Kevin Martin and Roger Robinson team up for the heaviest King Midas Sound yet, a bleak telling of a love gone wrong

Getting on the tube at rush hour a couple of days ago I'm reminded of the constant stress of the capital. These amped-up cortisol levels, exasperation and angst of London are all energies that have informed much of the work of Kevin Martin, in his guises as both The Bug and King Midas Sound.

But though he might be best known for channeling those feelings into his antagonistic productions across the dub/dancehall spectrum, he's often unfairly pigeonholed in that role, which does a disservice to the range of his vision and the breadth of his influences. His work with Roger Robinson as King Midas Sound has always been a space for exploring more intimate, introspective head states. Solitude, the latest release by the pair, takes this introspection to oceanic depths. It's perhaps the most melancholic offering of any of Martin's projects - sparse, sombre and at points, overwhelming in its bleakness. Set against haunting, nightmarish drones, Robinson - whose voice sounds like it was created for no other purpose than poetry - tells wounded tales of loss and regret, illuminating the shattered emotional landscape of a man reeling from a perished, destructive relationship.

════════════════

## Required tasks
1. Based on the King Midas Sound review above, mark each statement yes or no and quote the words that decide it: (a) Solitude is the latest release by Kevin Martin and Roger Robinson. (b) Kevin Martin works as both The Bug and King Midas Sound. (c) The review says Martin is fairly pigeonholed as an antagonistic producer.
2. In the King Midas Sound review, what are Robinson's tales of loss and regret set against?

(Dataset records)
════════════════

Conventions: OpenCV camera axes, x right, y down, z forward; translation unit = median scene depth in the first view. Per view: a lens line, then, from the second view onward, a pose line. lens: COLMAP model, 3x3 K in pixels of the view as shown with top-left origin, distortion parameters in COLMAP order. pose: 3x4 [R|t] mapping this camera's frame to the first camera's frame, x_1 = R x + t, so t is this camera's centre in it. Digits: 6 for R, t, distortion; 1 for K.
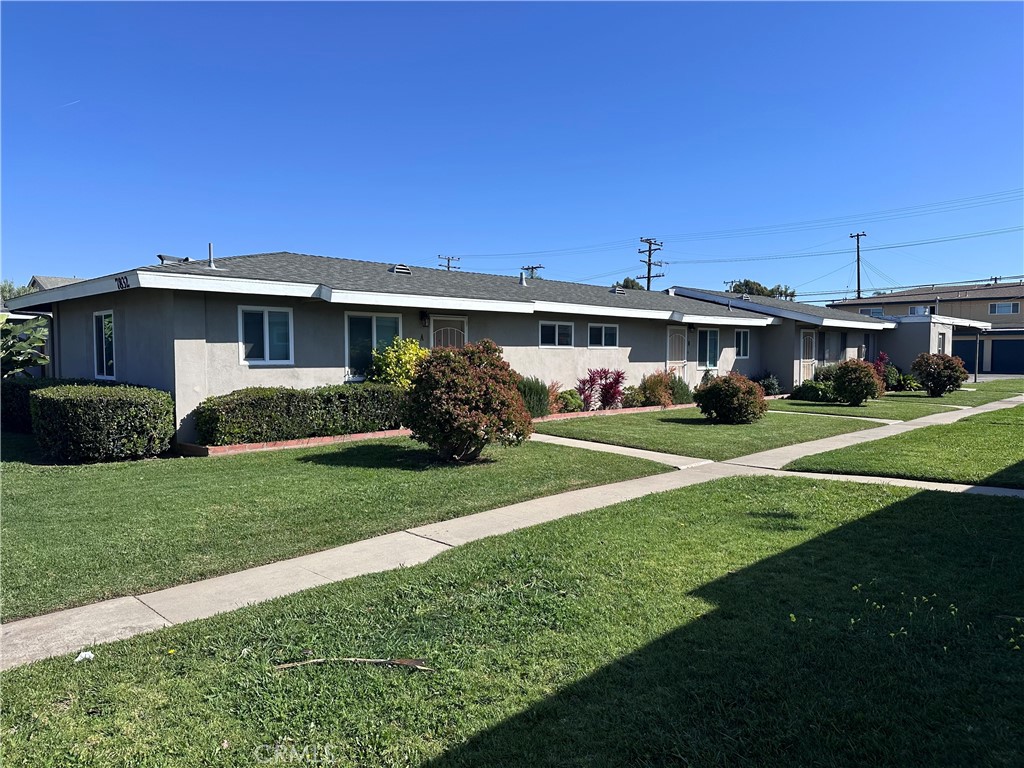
lens RADIAL K [[704.2, 0, 515.5], [0, 704.2, 387.9], [0, 0, 1]] dist [0.040955, -0.031631]
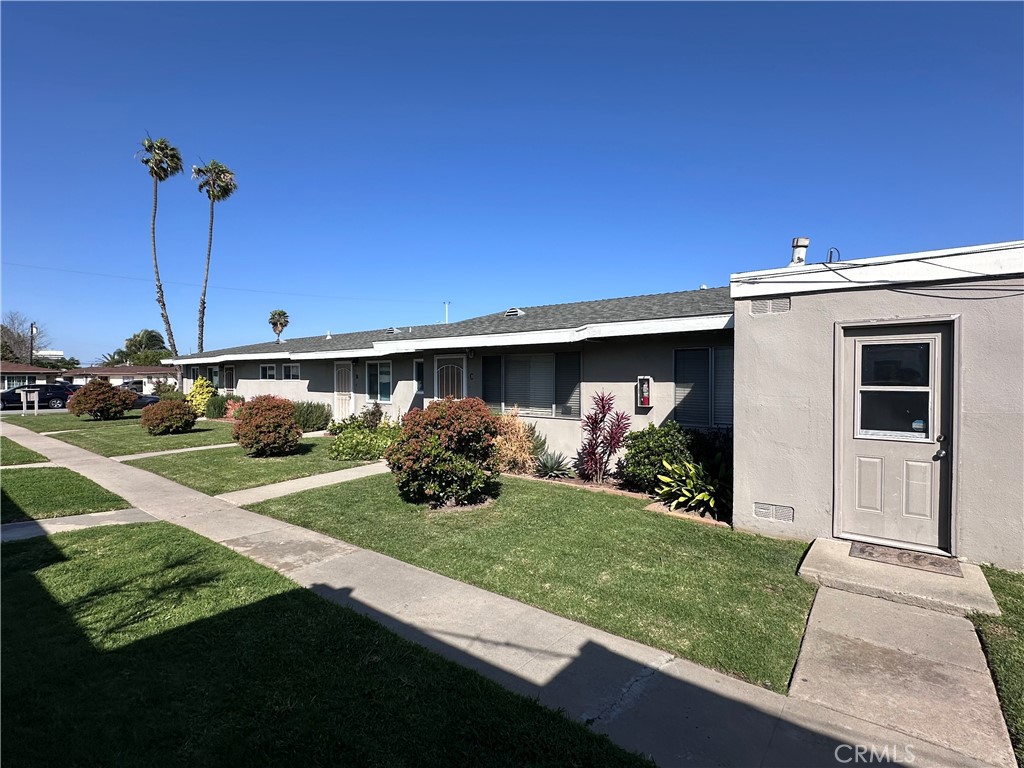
lens RADIAL K [[491.0, 0, 518.2], [0, 491.0, 371.0], [0, 0, 1]] dist [-0.003818, 0.000418]
pose [[0.138141, -0.017267, -0.990262, 1.603120], [-0.054108, 0.998223, -0.024954, -0.105201], [0.988933, 0.057028, 0.136961, 1.808450]]
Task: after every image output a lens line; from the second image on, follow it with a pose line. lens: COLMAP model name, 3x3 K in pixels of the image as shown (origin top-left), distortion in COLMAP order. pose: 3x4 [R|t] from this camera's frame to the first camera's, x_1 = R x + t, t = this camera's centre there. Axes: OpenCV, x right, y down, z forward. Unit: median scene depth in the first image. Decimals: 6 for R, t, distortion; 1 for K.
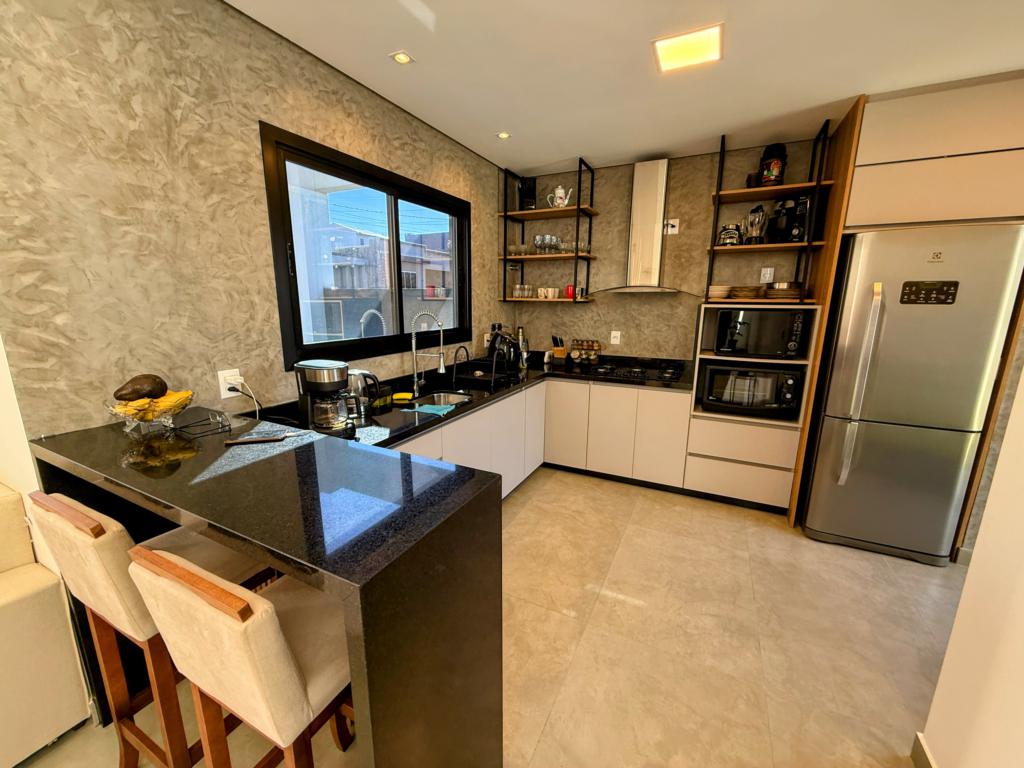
lens RADIAL K [[407.6, 0, 508.1], [0, 407.6, 384.7], [0, 0, 1]] dist [0.001517, -0.000198]
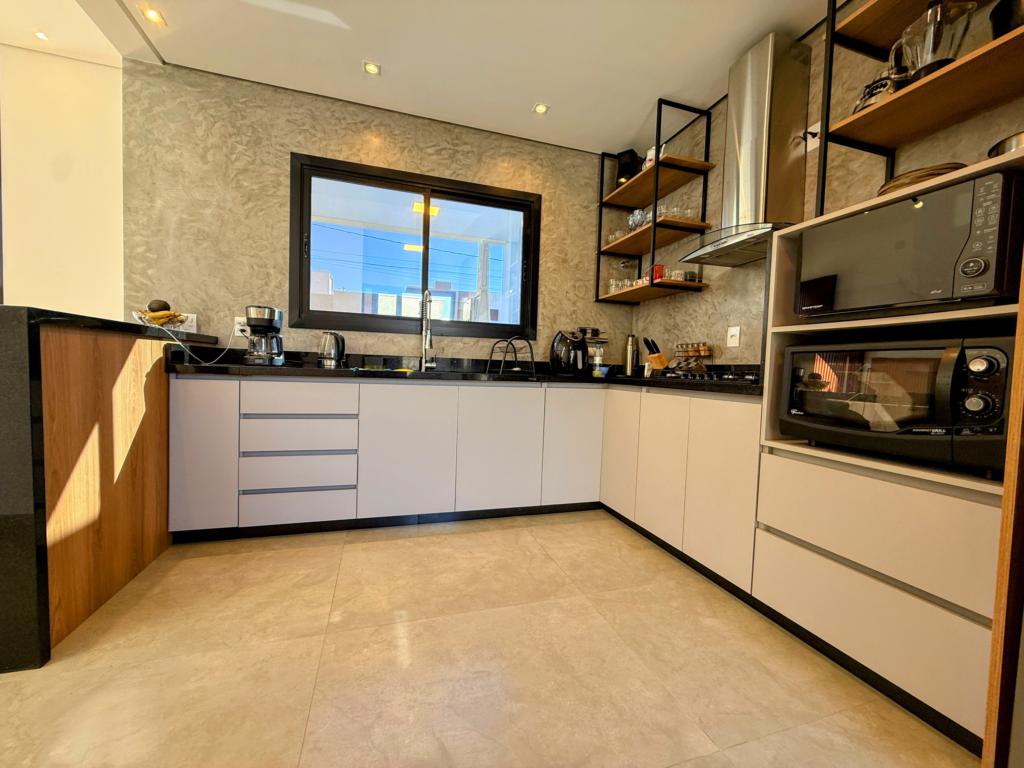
lens RADIAL K [[407.6, 0, 513.5], [0, 407.6, 385.8], [0, 0, 1]] dist [0.001517, -0.000198]
pose [[0.697510, 0.044697, -0.715179, 0.652824], [-0.174676, 0.978552, -0.109203, 0.121823], [0.694959, 0.201095, 0.690357, 0.451642]]
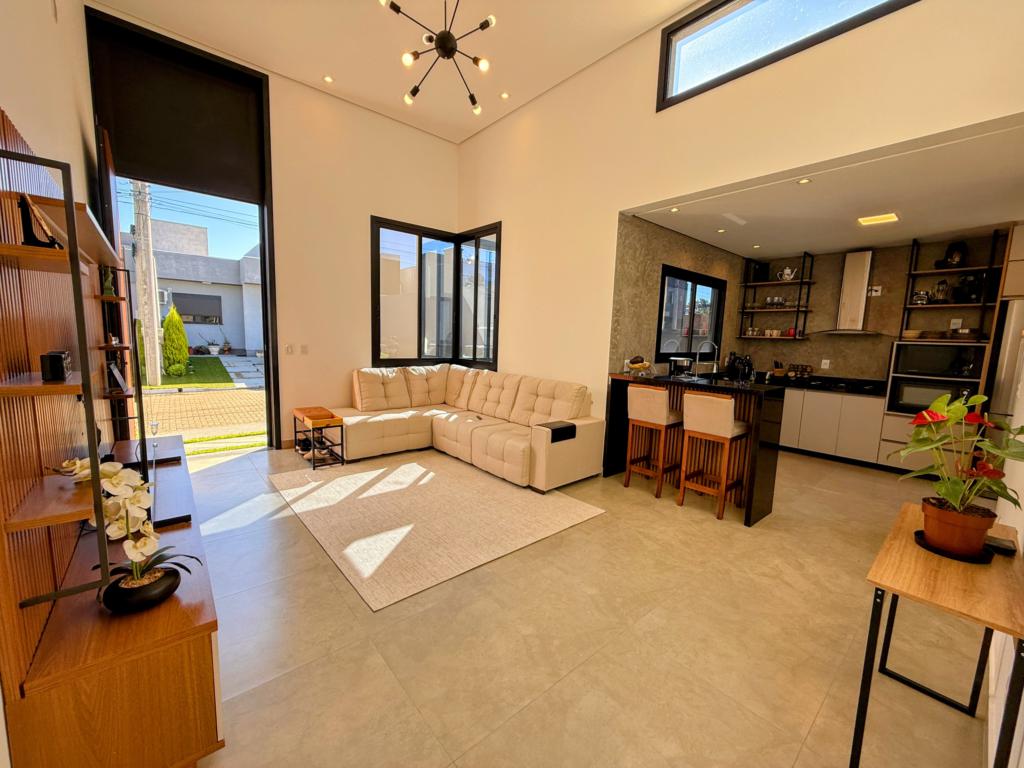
lens RADIAL K [[407.6, 0, 506.8], [0, 407.6, 386.6], [0, 0, 1]] dist [0.001517, -0.000198]
pose [[0.922037, 0.068889, -0.380923, -0.306431], [-0.103378, 0.992119, -0.070807, 0.251534], [0.373043, 0.104666, 0.921891, -1.034833]]
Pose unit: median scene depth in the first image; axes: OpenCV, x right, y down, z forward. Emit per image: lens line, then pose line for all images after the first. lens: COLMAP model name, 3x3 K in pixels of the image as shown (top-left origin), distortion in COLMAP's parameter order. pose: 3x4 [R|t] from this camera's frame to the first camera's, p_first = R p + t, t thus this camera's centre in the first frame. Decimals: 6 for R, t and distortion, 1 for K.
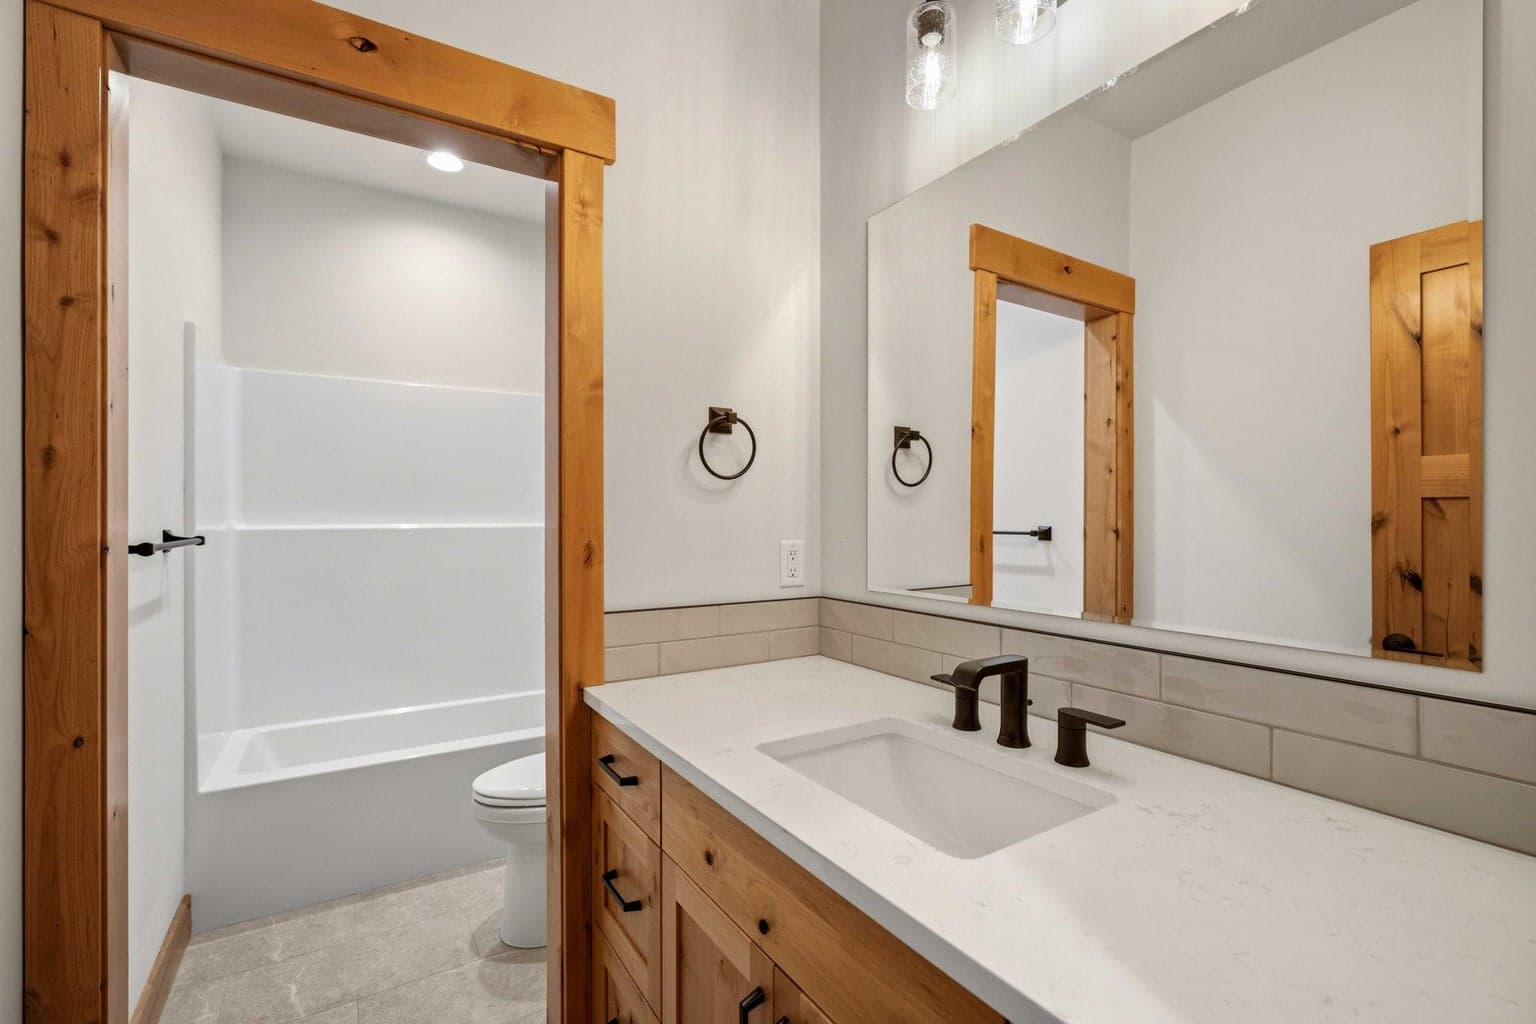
lens RADIAL K [[673.2, 0, 764.2], [0, 673.2, 516.5], [0, 0, 1]] dist [-0.015315, 0.003463]
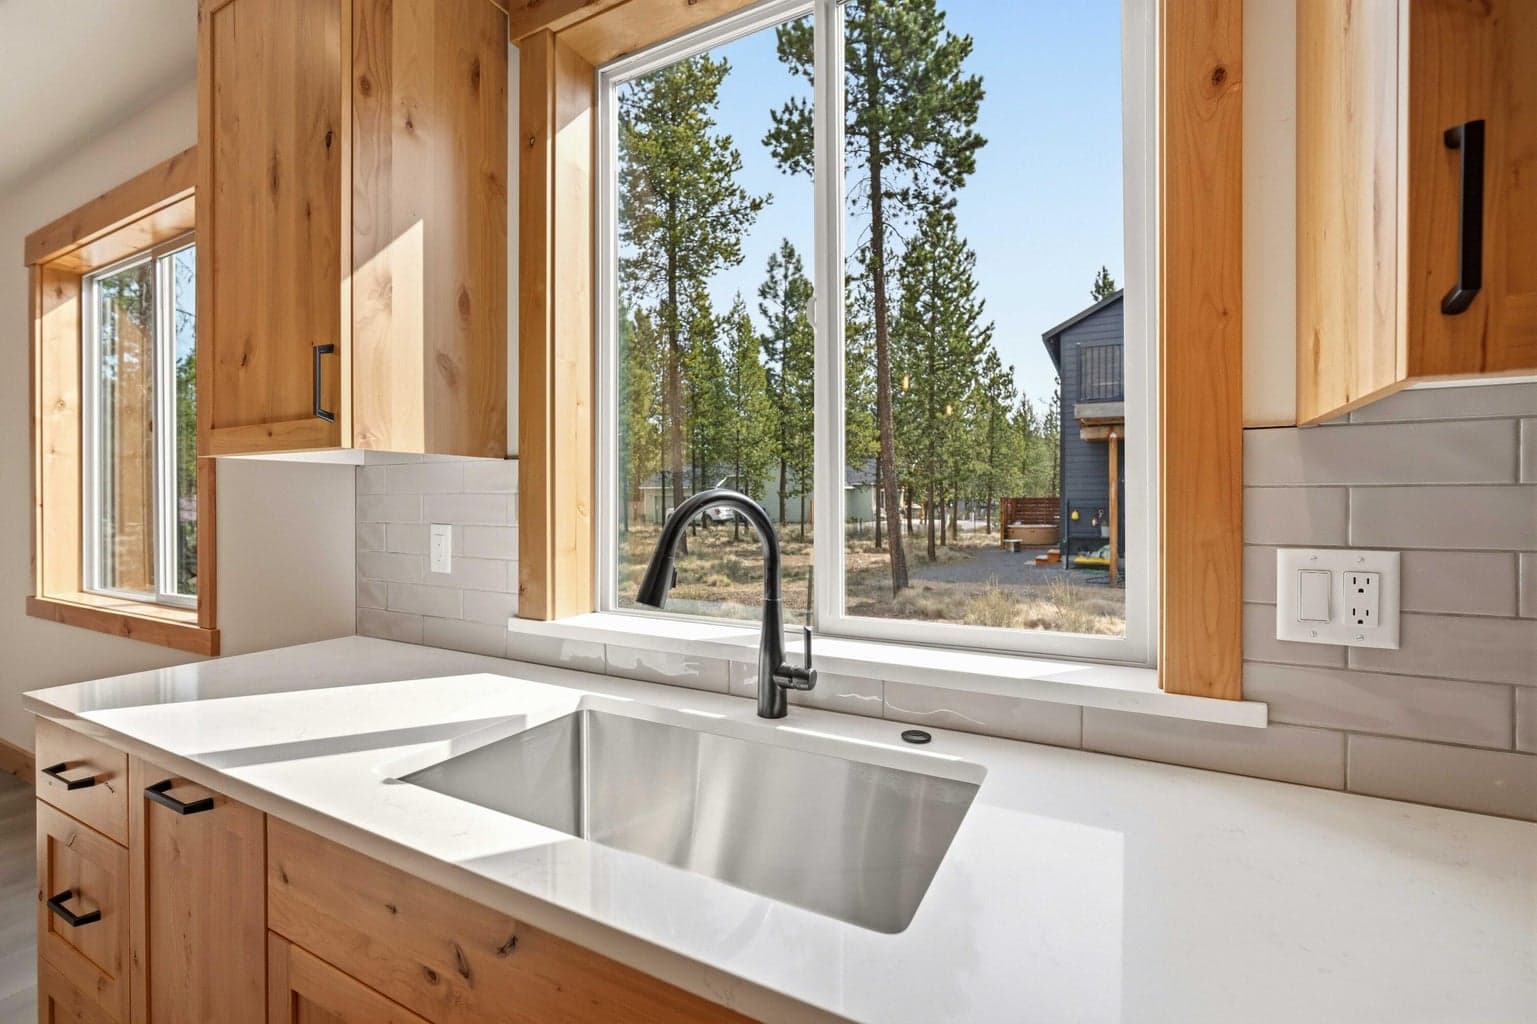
lens RADIAL K [[673.6, 0, 768.1], [0, 673.6, 508.2], [0, 0, 1]] dist [-0.015315, 0.003463]
pose [[0.868432, -0.003520, 0.495797, -0.391414], [-0.002958, 0.999920, 0.012279, -0.004073], [-0.495800, -0.012130, 0.868352, 0.600924]]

════════════════

## Responses by task
1.
(a) Yes: "Solitude, the latest release by the pair"
(b) Yes: "in his guises as both The Bug and King Midas Sound"
(c) No: "he's often unfairly pigeonholed in that role"

2. Haunting, nightmarish drones.